DOCUMENT SOURCE:

= = = =

Christian Bobin, un de mes rares
écrivains préférés, vit depuis toujours au Creusot. Il y est né, et comme sa sœur
ainée Emily Dickinson, ses pérégrinations, fugues et voyages, il les effectue
entre la sagesse d’un pétale de tulipe et le tremblé du rire grêle d’une petite
fille.
Un soudard, cuistre fieffé par-dessus
le marché malgré un manque de culture assumée, a osé souhaiter se déplacer
jusque dans sa ville chère pour saluer à l’usine sidérurgique la présidente qui
investit actuellement dans le Creusot pour y fabriquer des cuves d’EPR.
Probablement étions-nous plusieurs à
ne pas souhaiter qu’il touche cette ville du bout de ses talonnettes, car la
météo fut mauvaise et son décollage en hélicoptère annulé. C’est en voiture qu’il
a effectué le trajet, se rendant ainsi compte de la beauté sauvage du paysage
bourguignon. Je plaisante bien sûr, j’ai le droit de rêver au miracle de cet
homme enfin touché par quelque chose qui ne dépende pas de sa maîtrise.
Voici ce qu’il y aurait vu, s’il
avait eu le regard de Bobin :
« A qui vient du dehors, le
Creusot présente son visage de brute : un marteau-pilon à vapeur, comme le
presse-papiers d’un géant oublié là, à l’entrée sud de la ville. Il servait
jadis à forger des blindages pour la marine. Sa puissance était doublée par le
velours d’une extrême délicatesse : ce marteau qui aplatissait l’acier le
plus pur pouvait aussi bien fendre une coquille de noix sans en écraser le
fruit. Personne n’est aussi délicat qu’un ogre. C’est dans cette ville qui a
choisi pour emblème un marteau-pilon de cent tonnes que m’a été révélée l’existence
d’une chose incroyablement légère et silencieuse, arrivant du fond du temps
vers nous, portée par des ailes d’une aveuglante blancheur.

= = = =

TÂCHES ET EXERCICES:
**A)** Extrayez du document source le passage qui commence aux mots « Probablement étions-nous plusieurs » et se termine après les mots « de sa maîtrise. ».
**B)** Résumez le document source en deux phrases.

MATÉRIEL FOURNI:

= = = =

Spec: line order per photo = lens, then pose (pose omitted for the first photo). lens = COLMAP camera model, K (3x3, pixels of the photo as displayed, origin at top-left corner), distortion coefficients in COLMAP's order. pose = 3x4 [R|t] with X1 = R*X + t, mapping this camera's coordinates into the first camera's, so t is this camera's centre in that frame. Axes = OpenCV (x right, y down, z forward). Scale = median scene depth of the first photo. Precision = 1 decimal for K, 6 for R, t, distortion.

= = = =

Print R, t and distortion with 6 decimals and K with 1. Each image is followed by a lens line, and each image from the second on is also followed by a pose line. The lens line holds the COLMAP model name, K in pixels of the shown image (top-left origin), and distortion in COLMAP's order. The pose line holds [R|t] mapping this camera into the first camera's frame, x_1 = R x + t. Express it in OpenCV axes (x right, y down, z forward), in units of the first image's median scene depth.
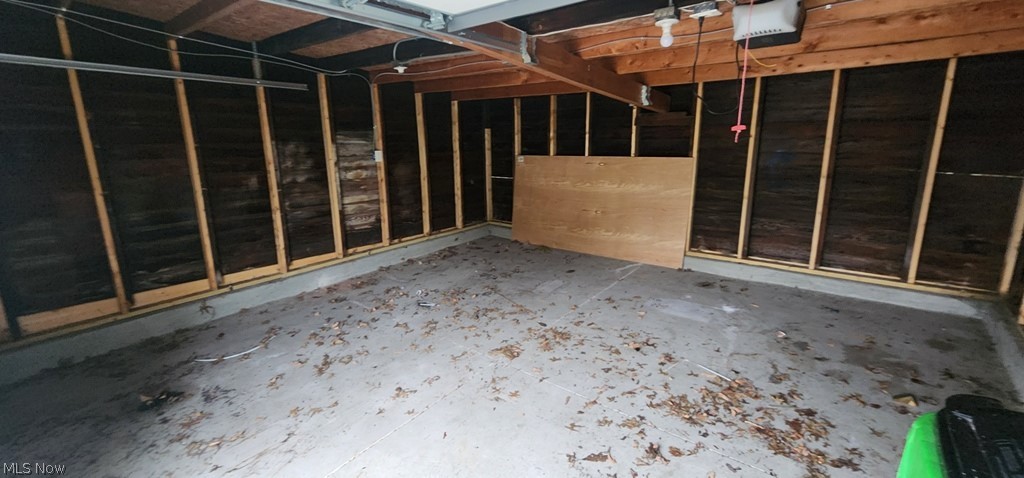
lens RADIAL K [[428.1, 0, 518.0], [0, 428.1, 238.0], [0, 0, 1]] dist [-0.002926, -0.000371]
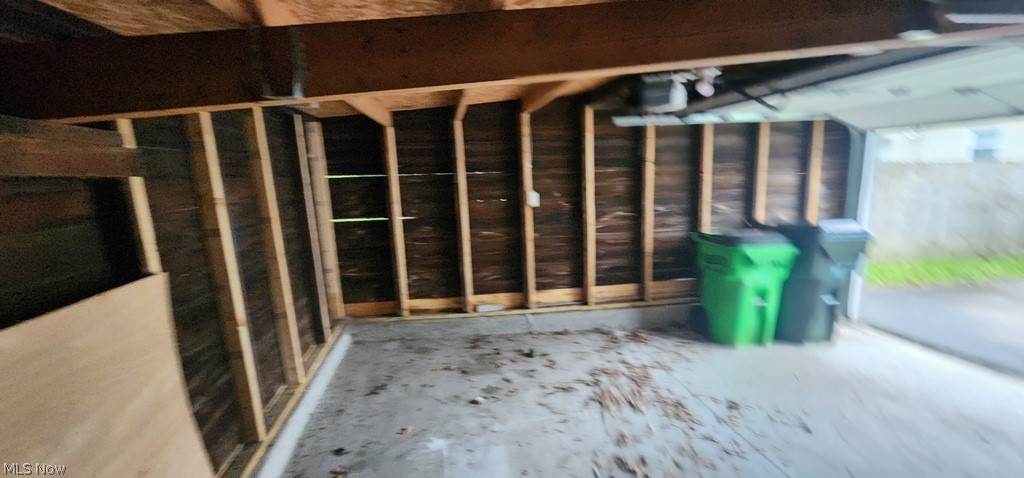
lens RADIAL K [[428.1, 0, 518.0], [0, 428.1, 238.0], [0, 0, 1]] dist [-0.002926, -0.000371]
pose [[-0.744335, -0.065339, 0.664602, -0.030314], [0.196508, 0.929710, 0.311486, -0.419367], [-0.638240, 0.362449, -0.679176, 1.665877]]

= = = =

RÉPONSES PAR NUMÉRO:
**A)**
Probablement étions-nous plusieurs à
ne pas souhaiter qu’il touche cette ville du bout de ses talonnettes, car la
météo fut mauvaise et son décollage en hélicoptère annulé. C’est en voiture qu’il
a effectué le trajet, se rendant ainsi compte de la beauté sauvage du paysage
bourguignon. Je plaisante bien sûr, j’ai le droit de rêver au miracle de cet
homme enfin touché par quelque chose qui ne dépende pas de sa maîtrise.

**B)** Le document source présente Christian Bobin, né au Creusot où il vit depuis toujours, puis raille un visiteur venu saluer à l'usine sidérurgique la présidente qui investit dans la ville pour y fabriquer des cuves d'EPR, trajet fait en voiture parce que la météo avait fait annuler son hélicoptère. Il imagine ensuite ce que ce visiteur aurait vu avec le regard de Bobin, en citant un passage sur le marteau-pilon à vapeur de l'entrée sud de la ville, capable d'aplatir l'acier le plus pur comme de fendre une coquille de noix sans en écraser le fruit.